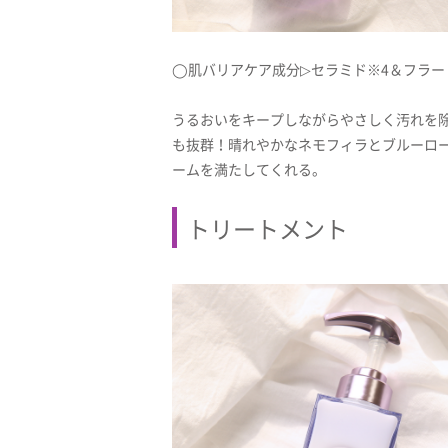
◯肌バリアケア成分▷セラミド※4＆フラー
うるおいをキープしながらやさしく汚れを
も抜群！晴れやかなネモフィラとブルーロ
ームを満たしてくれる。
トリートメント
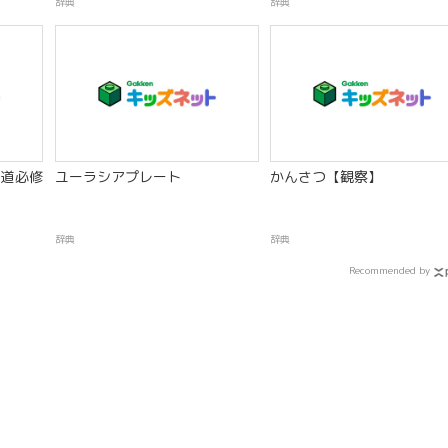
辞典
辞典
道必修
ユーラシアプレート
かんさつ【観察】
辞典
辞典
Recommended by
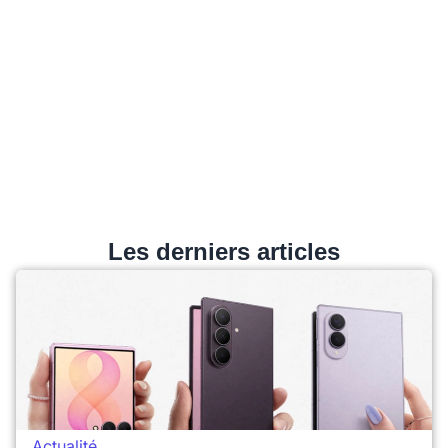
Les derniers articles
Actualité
---
→ THE PROBLEM
Once the pictures have been removed, reproduce each line of the material above exactly.

→ RESULT OF THE TASK
◯肌バリアケア成分▷セラミド※4＆フラー
うるおいをキープしながらやさしく汚れを
も抜群！晴れやかなネモフィラとブルーロ
ームを満たしてくれる。
トリートメント
辞典
辞典
道必修
ユーラシアプレート
かんさつ【観察】
辞典
辞典
Recommended by
Les derniers articles
Actualité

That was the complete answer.